# R35 Lighting Bolt Headlights



## TABZ (Apr 30, 2003)

Would anybody know of a used or new set of 2017 GT-R lighting Bolt headlights?
Wanting a set for my U.K. R35.

Inbox me details.
Pic for reference


----------



## davew (Apr 28, 2003)

https://www.ebay.co.uk/itm/FOR-NISS...h=item56baf88c97:g:t9sAAOSwhexb7tuK:rk:1:pf:0


----------



## TABZ (Apr 30, 2003)

davew said:


> https://www.ebay.co.uk/itm/FOR-NISS...h=item56baf88c97:g:t9sAAOSwhexb7tuK:rk:1:pf:0




These are made by a company called Sonar, only good for upto my13.
I’m looking for oem 2014-2018 lights


----------



## davew (Apr 28, 2003)

the lightening bolts they have wont fir yours?


----------



## TABZ (Apr 30, 2003)

davew said:


> the lightening bolts they have wont fir yours?




I’m not after that type Dave.
I’m looking for oem items; been told they’re plug and play. The ones above look hideous imo. Appreciate the link though.

Any chance you can pm me on the S3 xenons you have


----------



## davew (Apr 28, 2003)

TABZ said:


> I’m not after that type Dave.
> I’m looking for oem items; been told they’re plug and play. The ones above look hideous imo.
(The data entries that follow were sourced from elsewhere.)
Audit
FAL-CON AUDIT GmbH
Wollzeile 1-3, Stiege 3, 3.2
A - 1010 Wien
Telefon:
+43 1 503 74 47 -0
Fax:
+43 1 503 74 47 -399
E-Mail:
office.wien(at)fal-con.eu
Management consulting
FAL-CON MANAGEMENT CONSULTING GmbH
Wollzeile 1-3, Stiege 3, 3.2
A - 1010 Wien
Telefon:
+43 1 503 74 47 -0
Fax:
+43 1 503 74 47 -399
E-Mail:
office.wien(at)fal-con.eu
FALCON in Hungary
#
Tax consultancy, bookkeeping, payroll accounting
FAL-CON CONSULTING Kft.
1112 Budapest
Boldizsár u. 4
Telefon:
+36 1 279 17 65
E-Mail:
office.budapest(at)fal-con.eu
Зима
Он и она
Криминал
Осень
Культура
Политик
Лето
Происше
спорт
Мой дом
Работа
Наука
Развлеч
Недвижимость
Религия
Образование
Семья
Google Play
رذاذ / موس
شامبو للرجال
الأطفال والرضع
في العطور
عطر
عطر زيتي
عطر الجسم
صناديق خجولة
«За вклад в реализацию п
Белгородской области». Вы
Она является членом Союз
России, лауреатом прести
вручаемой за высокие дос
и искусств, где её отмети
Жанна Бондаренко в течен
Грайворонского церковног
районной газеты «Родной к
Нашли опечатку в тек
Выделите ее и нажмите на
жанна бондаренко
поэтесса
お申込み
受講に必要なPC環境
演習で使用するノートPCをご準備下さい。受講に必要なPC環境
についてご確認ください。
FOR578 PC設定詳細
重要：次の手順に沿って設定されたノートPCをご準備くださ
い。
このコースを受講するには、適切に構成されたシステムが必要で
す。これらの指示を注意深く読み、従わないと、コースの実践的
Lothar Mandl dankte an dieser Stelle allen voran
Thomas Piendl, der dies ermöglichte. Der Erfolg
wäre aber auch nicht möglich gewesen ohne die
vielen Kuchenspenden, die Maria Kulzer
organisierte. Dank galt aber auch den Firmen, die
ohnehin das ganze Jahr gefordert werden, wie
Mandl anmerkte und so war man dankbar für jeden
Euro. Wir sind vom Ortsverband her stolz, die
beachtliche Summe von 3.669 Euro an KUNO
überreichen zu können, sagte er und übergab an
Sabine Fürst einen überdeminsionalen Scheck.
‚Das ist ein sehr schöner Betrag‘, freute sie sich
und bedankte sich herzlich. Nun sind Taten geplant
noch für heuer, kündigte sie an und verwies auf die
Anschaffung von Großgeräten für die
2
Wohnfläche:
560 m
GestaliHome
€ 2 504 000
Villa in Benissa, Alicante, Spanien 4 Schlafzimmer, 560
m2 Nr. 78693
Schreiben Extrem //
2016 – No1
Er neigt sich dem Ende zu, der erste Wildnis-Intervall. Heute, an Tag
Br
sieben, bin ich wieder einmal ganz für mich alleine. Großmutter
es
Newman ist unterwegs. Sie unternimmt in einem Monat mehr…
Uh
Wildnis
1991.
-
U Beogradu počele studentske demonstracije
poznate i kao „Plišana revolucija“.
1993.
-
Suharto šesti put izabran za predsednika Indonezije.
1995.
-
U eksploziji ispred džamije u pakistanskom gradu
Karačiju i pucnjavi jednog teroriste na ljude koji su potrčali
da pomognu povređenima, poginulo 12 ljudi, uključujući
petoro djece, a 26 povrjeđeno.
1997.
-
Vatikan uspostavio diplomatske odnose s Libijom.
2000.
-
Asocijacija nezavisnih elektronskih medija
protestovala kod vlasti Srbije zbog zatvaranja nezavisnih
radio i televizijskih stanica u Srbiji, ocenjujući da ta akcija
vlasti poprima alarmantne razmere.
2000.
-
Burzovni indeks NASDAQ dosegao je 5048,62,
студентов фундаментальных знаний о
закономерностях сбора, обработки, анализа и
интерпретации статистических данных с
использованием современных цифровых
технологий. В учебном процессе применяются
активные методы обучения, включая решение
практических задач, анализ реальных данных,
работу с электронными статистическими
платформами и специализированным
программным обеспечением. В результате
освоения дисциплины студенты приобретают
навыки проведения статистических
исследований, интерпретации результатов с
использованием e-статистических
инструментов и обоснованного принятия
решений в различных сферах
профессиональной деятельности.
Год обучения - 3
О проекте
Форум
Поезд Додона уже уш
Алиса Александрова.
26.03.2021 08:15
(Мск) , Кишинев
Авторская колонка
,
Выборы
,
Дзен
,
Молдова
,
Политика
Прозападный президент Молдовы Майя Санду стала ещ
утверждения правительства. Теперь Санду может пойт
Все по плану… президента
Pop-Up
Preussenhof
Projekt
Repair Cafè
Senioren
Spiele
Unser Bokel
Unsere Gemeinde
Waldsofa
Appreciate the link though.
> 
> Any chance you can pm me on the S3 xenons you have



Have to agree with you on the lights, OEM all the way mate. Im back to work next week sometime and will get those pictures to you if nobody gets them before.

Cheers

Dave


----------



## Moff (Sep 27, 2004)

We are breaking an R33 GTS and R35 GTR here at TMS Motorsport if you are still looking

*TMS Motorsport - Contact details*

.
.


Breaking R33 GTS-t for Parts - TMS Motorsport










.
.
.

Breaking R35 GTR for parts - TMS Motorsport


----------



## TABZ (Apr 30, 2003)

Moff said:


> We are breaking an R33 GTS and R35 GTR here at TMS Motorsport if you are still looking
> 
> *TMS Motorsport - Contact details*
> 
> ...




That’s nice, but do you have 2014 headlights or is that a shameless plug ***8205;


----------